In the U.S., students have arrived on campus, moved into their dorms and settled into college life at higher education institutions across the country and are investing the next years of their lives into studying and working on earning a college degree. But how valuable is that degree in the outside world? And are students getting the instruction and skills that will help them achieve career success once they graduate?
“Whether perceived or real, skills mismatch poses a serious risk to the trustworthiness of higher education,” the report points out. “What is needed is more transparency about the skills students acquire. Unfortunately, this has not been a strength of most higher education systems.” Instead, what’s needed is not merely a focus on content knowledge, which is proving to be insufficient for students to thrive professionally, but proficiency in critical thinking, communication and problem solving, which are heavily valued by hiring managers.

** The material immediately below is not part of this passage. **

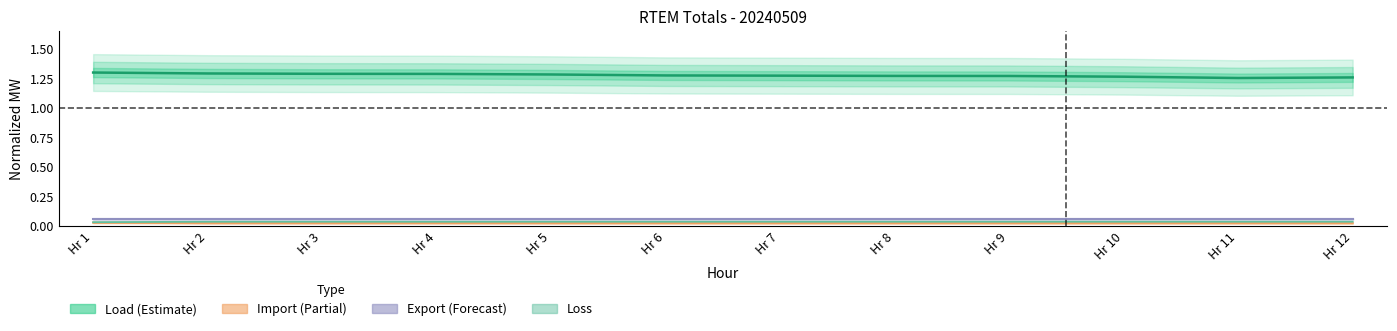

Between Hr 6 and Hr 11, which series saw the biggest shift?

Load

The Council for Aid to Education Inc. (CAE), a non-profit organization in the United States with a long history of assessing generic skills, specifically critical thinking, problem solving and written communication, in post-secondary education with its proprietary Collegiate Learning Assessment (CLA+) instrument. For this report, the OCED partnered with CAE, which carried out testing in six countries between 2016 and 2021. The OECD report provides the data and analysis of this CLA+ International Initiative, which yielded some insights.
- International comparative assessments are feasible and relevant. According to the report, the almost complete lack of reliable comparative metrics of what students learn in higher education institutions could, potentially, become a major systemic risk for the sector. However, the CLA+ assessment has potential as a valid and reliable assessment instrument.

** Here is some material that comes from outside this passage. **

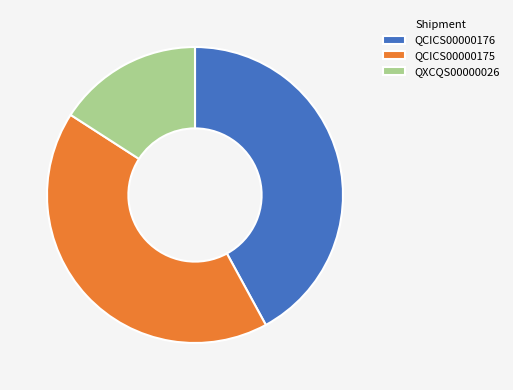

Approximately how many times larger is the value at QXCQS00000026 compared to QCICS00000175?

0.4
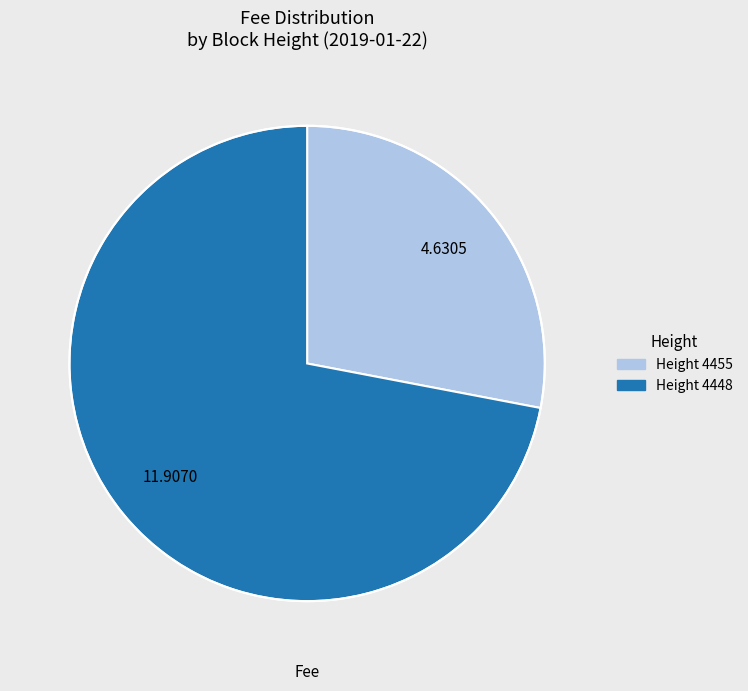

Is there a majority slice in this chart?

Yes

- Students are learning to think critically at universities. During their time in higher education institutions, students overall are improving in critical skills. However, the learning gain is smaller than could be expected. “If universities really want to foster 21st-century skills such as critical thinking, they need to upscale their efforts,” the report explains.
- Learning outcomes are heavily influenced by students’ background. Factors including gender, language, family background and migration status, for instance, affect the development of critical thinking skills.

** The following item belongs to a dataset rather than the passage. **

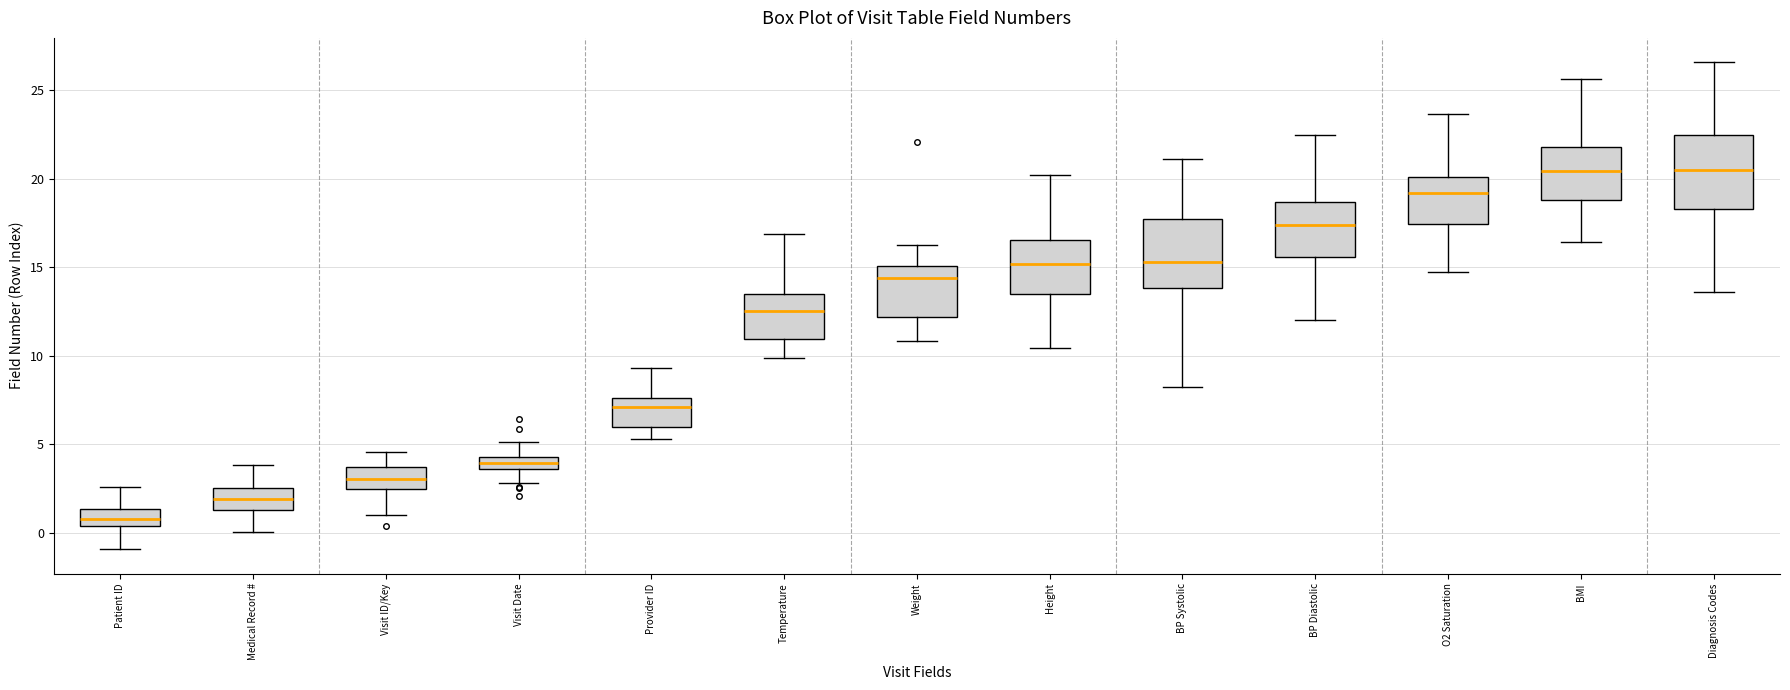

Which box has the lowest median line?

Patient ID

- Students demonstrate different levels of critical thinking by field of study and instruction type. There are significant differences in assessment of critical thinking skills between non-US students in different fields of study. Overall, students in business and agriculture programs had relatively low scores, while those studying the humanities, sciences and social sciences had relatively high scores. In the US, students in science and engineering had highest scores, followed by social sciences and the humanities.